Pittsford moves closer to full-day kindergarten
Kindergarten through fifth grade students at Allen Creek Elementary gathered at a school assembly this morning to cheer the news that the Pittsford School District is moving closer to full day kindergarten.
The district is getting three years of additional state funding to make the transition from half-day kindergarten. Pittsford is one of only five districts in New York State that does not currently have full-day kindergarten.
"I believe that all students should have the same education across the state, and I'm glad that Pittsford is now going to have that opportunity," said Sarah Pelusio, the mother of a current kindergarten student. She said with the limitations of the half-day program, she's had to work with her son outside of school to teach him how to read.
"We work a lot on his key words. Obviously, reading is a big part of early education. He is finally, at this point in the school year, is starting to read a little bit; he's getting there. I've worked a lot of extra hours to get him to this point."
Pelusio is one of a number of parents, teachers, administrators, and school board members who have been advocating for full-day kindergarten for the past two years.
In 2017, Pittsford voters rejected a proposed school budget that proposed the shift to the new program. It would have increased property taxes by 4.7 percent.
Pittsford Board of Education president Amy Thomas said this year, the board understood that it would have to rely on “multiple levels of advocacy” to fund full-day kindergarten while remaining under the state tax cap.

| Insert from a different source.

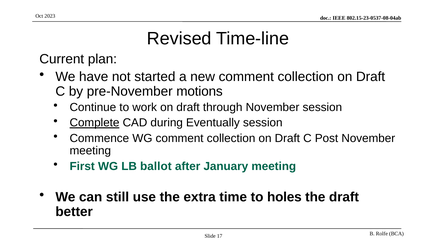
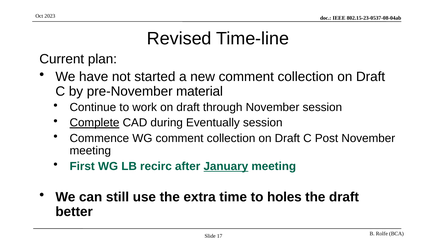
motions: motions -> material
ballot: ballot -> recirc
January underline: none -> present
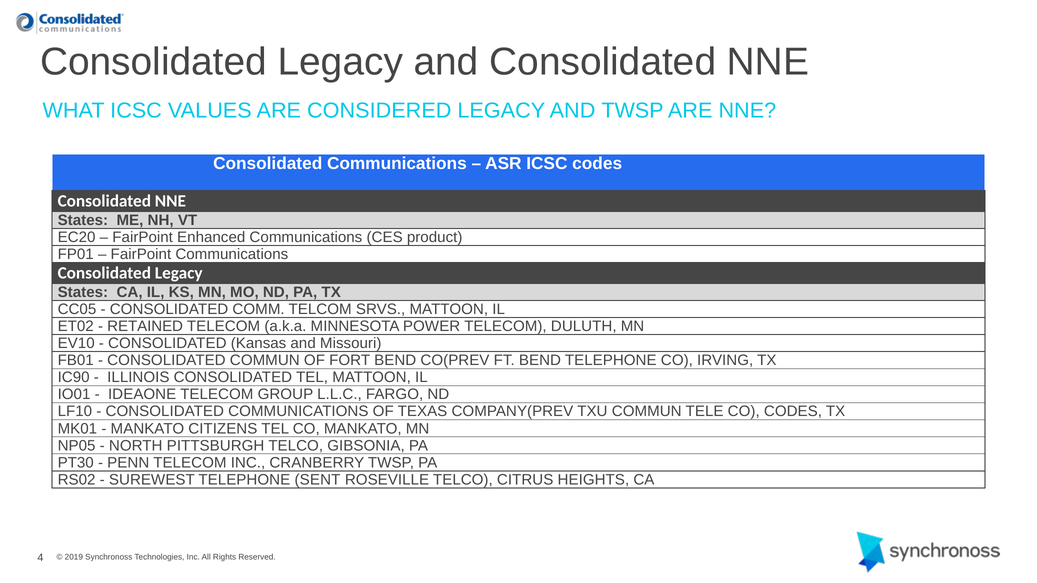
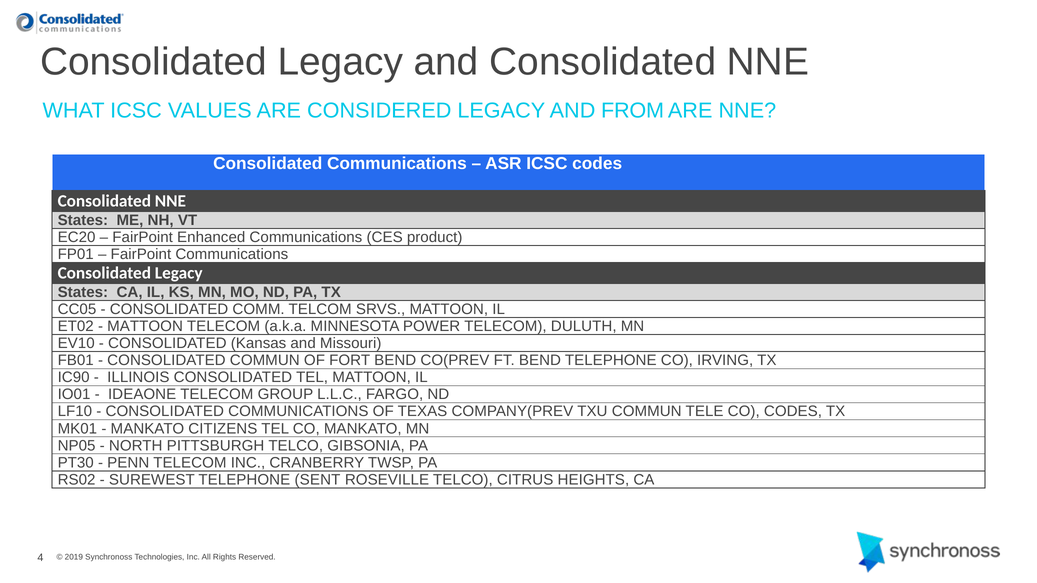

Ultimately, the decision still lies with voters. District superintendent Michael Pero said Tuesday he would be presenting to the school board a budget that achieves that goal. The school board is expected to receive the proposed budget in time for its April 16 meeting.
Dwayne Cerbone, president of the Pittsford District Teachers' Association, says a shift to full-day kindergarten would give teachers more time to address students' social and emotional needs.
"The state standards require the same curriculum be covered whether it be a half-day or a full-day program. With a full day, the students will have more opportunities to play and engage at a new level."
New York State will reimburse the district 100 percent of the cost of transitioning to full-day kindergarten for the first year. In the following two years, the reimbursement rate will be 65 and 35 percent.
Pittsford Central School District and board of education leaders credit Senator Rich Funke with leading the effort to secure the additional funding.
School budget and school board elections will be held on Tuesday, May 15.